Has it really been a year since Rio hosted the Summer Olympic Games? For some of us, that may seem like a long time ago. But for many local residents, the city remains the same as always: A mess.
“Violent crime mostly concealed during the Olympics is soaring, tied to Brazil’s deepest economic downturn in 100 years and unpaid policemen leaving in droves,” reports the Associated Press, which recently sent two journalists back to Rio to check in on its post-Olympics progress (or lack thereof). “Brazil’s military has been called in to quell Rio’s untethered violence. Rio barely managed to keep it together for the Olympics, needed a government bailout to hold the Paralympics and then collapsed under a grinding recession and sprawling corruption scandals.
And that’s not all. The site where most venues were located — in a wealthy and white part of the city — quickly became a ghost town, with rampant vandalism.
According to the AP report, here is the good, the bad and the ugly in Rio today:
• The Good: “The Olympics left behind a new subway line extension, high-speed bus service and an urban jewel: a renovated port area filled with food stands, musicians and safe street life in a city rife with crime. These probably would not have been built without the prestige of the Olympics.”
• The Bad: “The Olympics left a half-dozen vacant sports arenas in the Olympic Park and 3,600 empty apartments in the boarded-up Olympic Village. Deodoro, a major complex of venues in the impoverished north, is shuttered behind iron gates. A $20-million golf course is struggling to find players and financing.”

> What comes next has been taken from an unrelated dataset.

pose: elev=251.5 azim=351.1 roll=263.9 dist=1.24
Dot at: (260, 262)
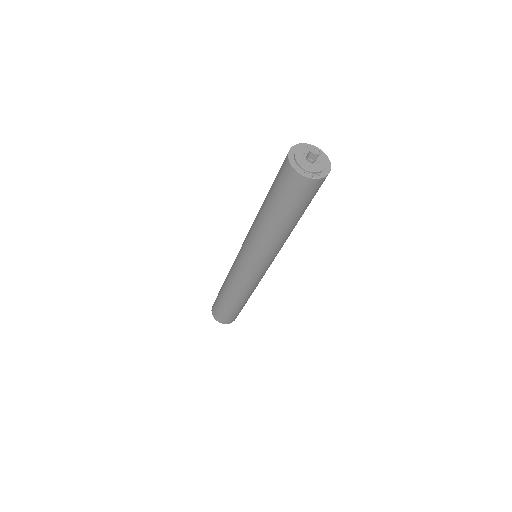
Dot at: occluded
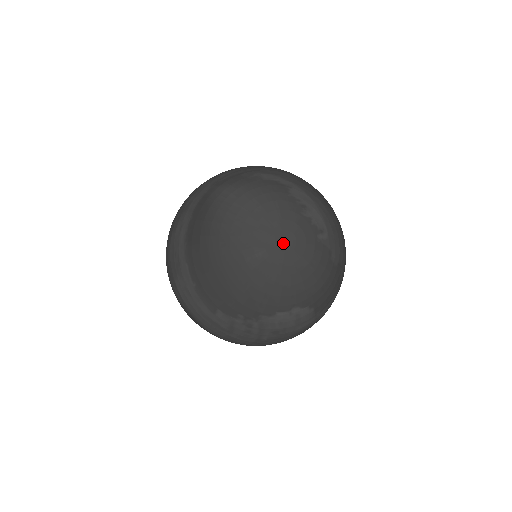
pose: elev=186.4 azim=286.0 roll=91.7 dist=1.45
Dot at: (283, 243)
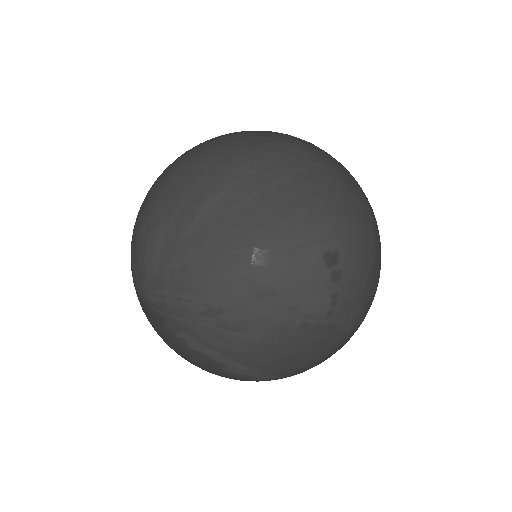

• The Ugly: “Rio organizers promised to clean up polluted Guanabara Bay in their winning bid in 2009. During the Olympics, officials used stop-gap measures to keep floating sofas, logs and dead animals from crashing into boats during the sailing events. Since the Olympics, the bankrupt state of Rio de Janeiro has ceased major efforts to clean the bay, its unwelcome stench often drifting along the highway from the international airport.”
That’s a far cry from what International Olympic Committee President Thomas Bach said in August 2016: “I am absolutely convinced that history … will talk of the Rio de Janeiro before the games and the much better Rio de Janeiro after the Olympic Games.”
The Rio experience serves as a “warning to every prospective Olympic city,” wrote Dave Zirin, author of eight books on the politics of sports — including Brazil’s Dance with the Devil: The World Cup, The Olympics, and the Fight for Democracy — and sports editor for The Nation. “Be afraid. Rio makes the lesson brutally clear: The Olympics are the cutting edge of an unequal and unaccountable global economy, in which the rich and powerful travel the world throwing lavish parties only to pack up and flee when times get tough, forcing everyone else to foot their bill.”